The Calvinist doctrine of Total Depravity (i.e., Total Inability) requires that God regenerate the lost elect man, dead in trespasses and sins, so that he, now being made spiritually alive, can exercise faith in the Lord Jesus Christ. The Calvinist thus interprets the phrase “whom he hath called” to mean “whom he hath effectually called because he first regenerated them so they could believe.” It is the Irresistible Grace tenet of Calvinism.

The problem with this doctrine is Jesus taught Nicodemus that it is a LOOK of faith that leads to LIFE for sin-bitten humanity (John 3:14-15). In Calvinism, it's LIFE that results in the LOOK of faith. Jesus taught that a LOOK to him in faith produces the new birth. In reverse fashion, Calvinism teaches that the born-again experience enables the look of faith. The late Harold Camping, an ardent Calvinist, made this argument to his Open Forum radio program listeners. He claimed God regenerated him before he believed, but could NOT explain when or how it happened. He simply argued that regeneration MUST have taken place else he couldn't have believed. This argument fits perfectly the rationalistic theory of Calvinism, but contradicts the teaching of Christ. The apostle John wrote: “He that believeth not shall not see life” (John 3:36). If Calvinism is correct in its Effectual Call, Irresistible Grace doctrine, then both Jesus and John got it wrong!

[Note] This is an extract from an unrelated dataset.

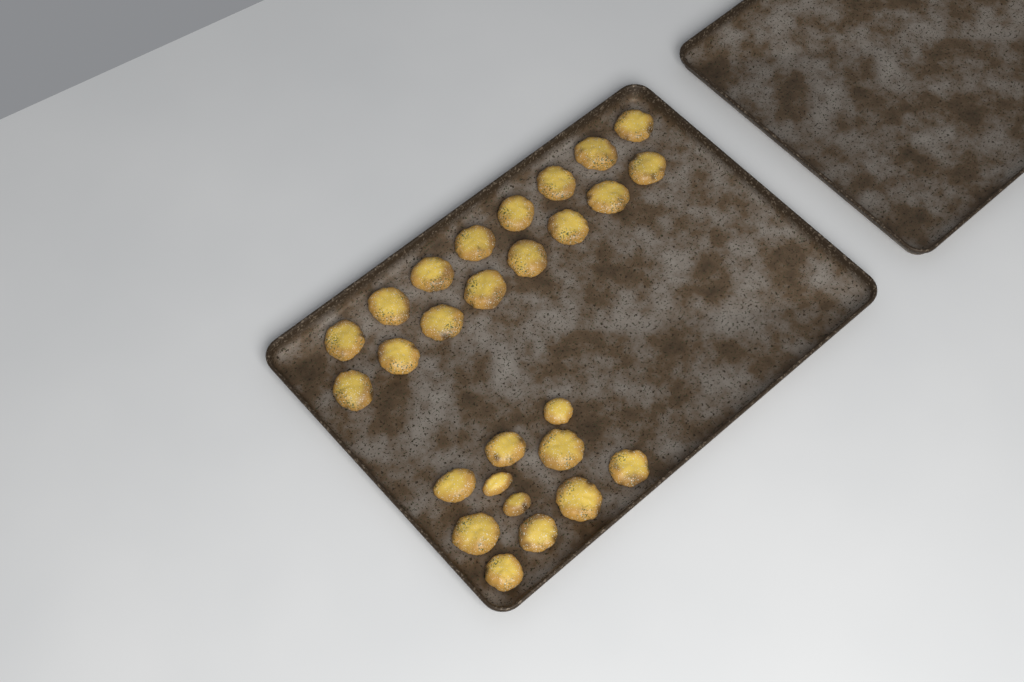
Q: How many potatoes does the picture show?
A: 27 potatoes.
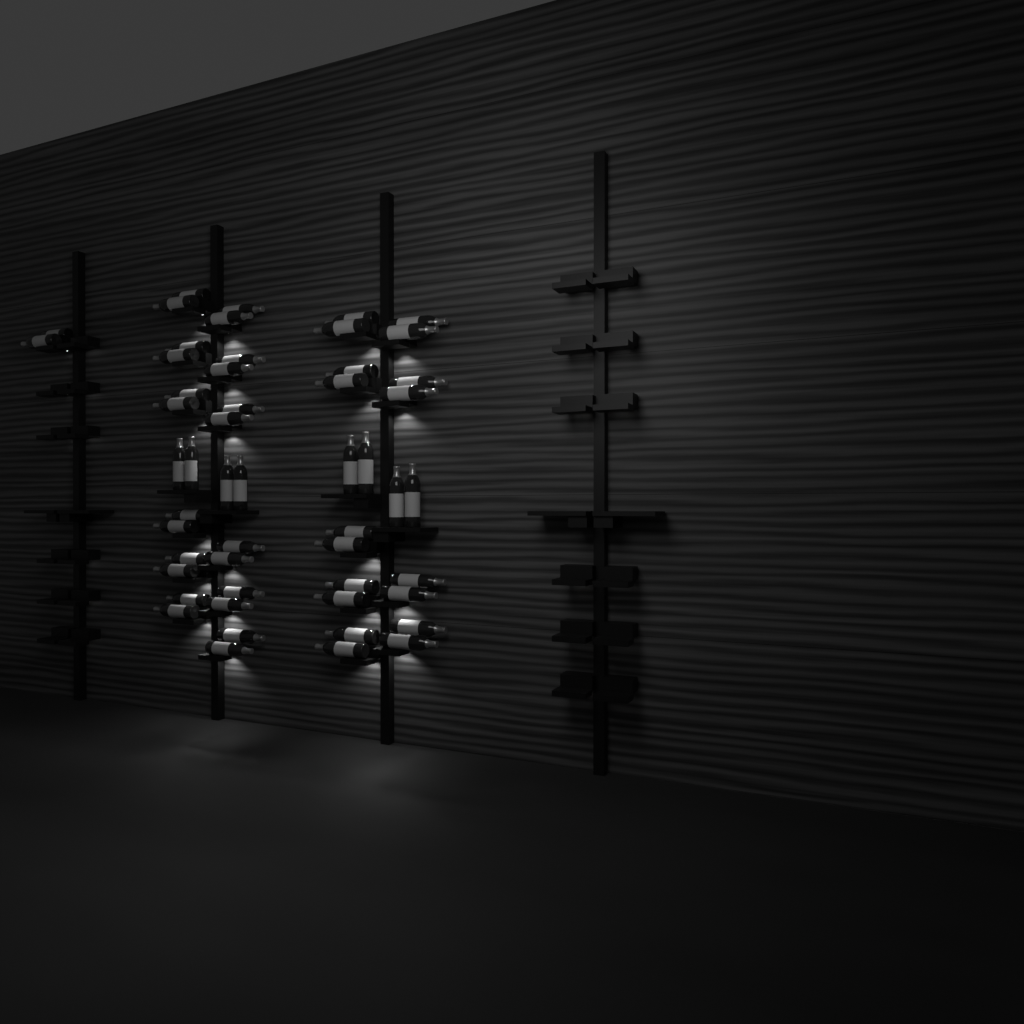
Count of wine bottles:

What then makes the gospel call effectual? The answer lies in Hebrews 4:2: “For unto us [believers] was the gospel preached as well as unto them [unbelievers]: but the word preached did not profit them, not being mixed with faith in them that heard it.” An effectual gospel call is one that is MIXED WITH FAITH in the hearer! It is the absence of faith that renders the gospel call ineffectual, not an arbitrary choice on God's part NOT to regenerate the lost, leaving them incapable of believing on Christ. 

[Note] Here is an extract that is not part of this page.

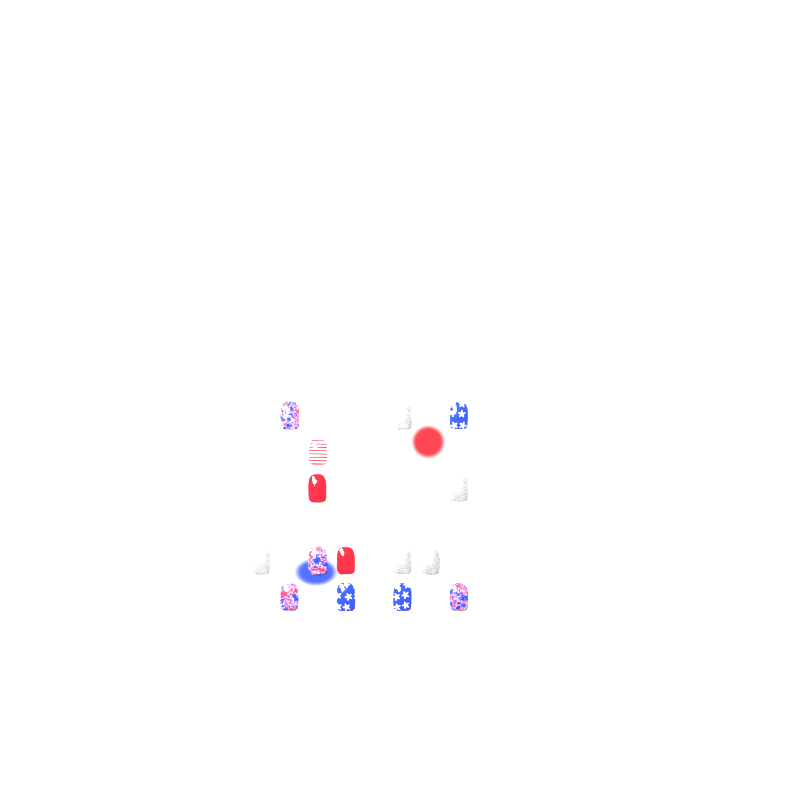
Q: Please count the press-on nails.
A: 15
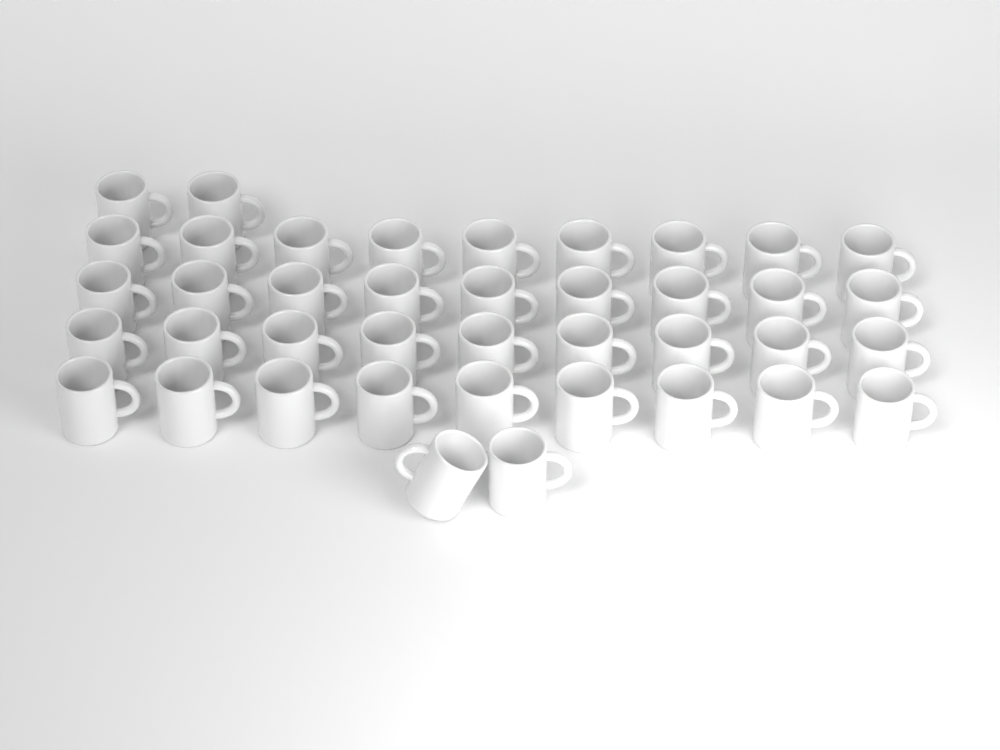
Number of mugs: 40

The phrase “whom he hath called” presupposes a faith response in the called. This is entirely consistent with Peter's admonition to make our “calling and election sure” (2 Peter 1:10). If Calvinism is correct, the lost elect man has NO ability whatsoever to make his calling and election sure. That's the sole business of a sovereign God. Calling and election are virtual synonyms in the NT. Both apply to believers, not unbelievers. Christ was both called (Romans 9:7) and elected (1 Peter 2:4). The student of scripture who begins his study of calling and election with Christ, who was both called and elected, will likely arrive at sound doctrinal conclusions. Calling and election both have to do with the service to which God calls a believer and the privileges God bestows upon a believer. A doctrinal system that places calling and election before faith distorts biblical truth. But that's exactly what Calvinism does with its life-before-look doctrine. In biblical terms, before men are called and elected, they must first experience sanctification of the Spirit and belief of gospel truth (2 Thessalonians 2;13; 1 Peter 1:22). 

Conclusion

We have traversed the first twenty-four verses of Romans 9, comparing scripture with scripture, and have found NO biblical basis whatsoever for the doctrines of Unconditional Election or Irresistible Grace. Finding these doctrines in Romans 9 is the fruit of 'private interpretation', a practice the scripture itself disallows (2 Peter 1:20). The text of Romans 9:1-24 is not a standalone, isolated text. Its proper interpretation hinges upon bringing the whole counsel of God to bear, not imposing a Calvinistic template.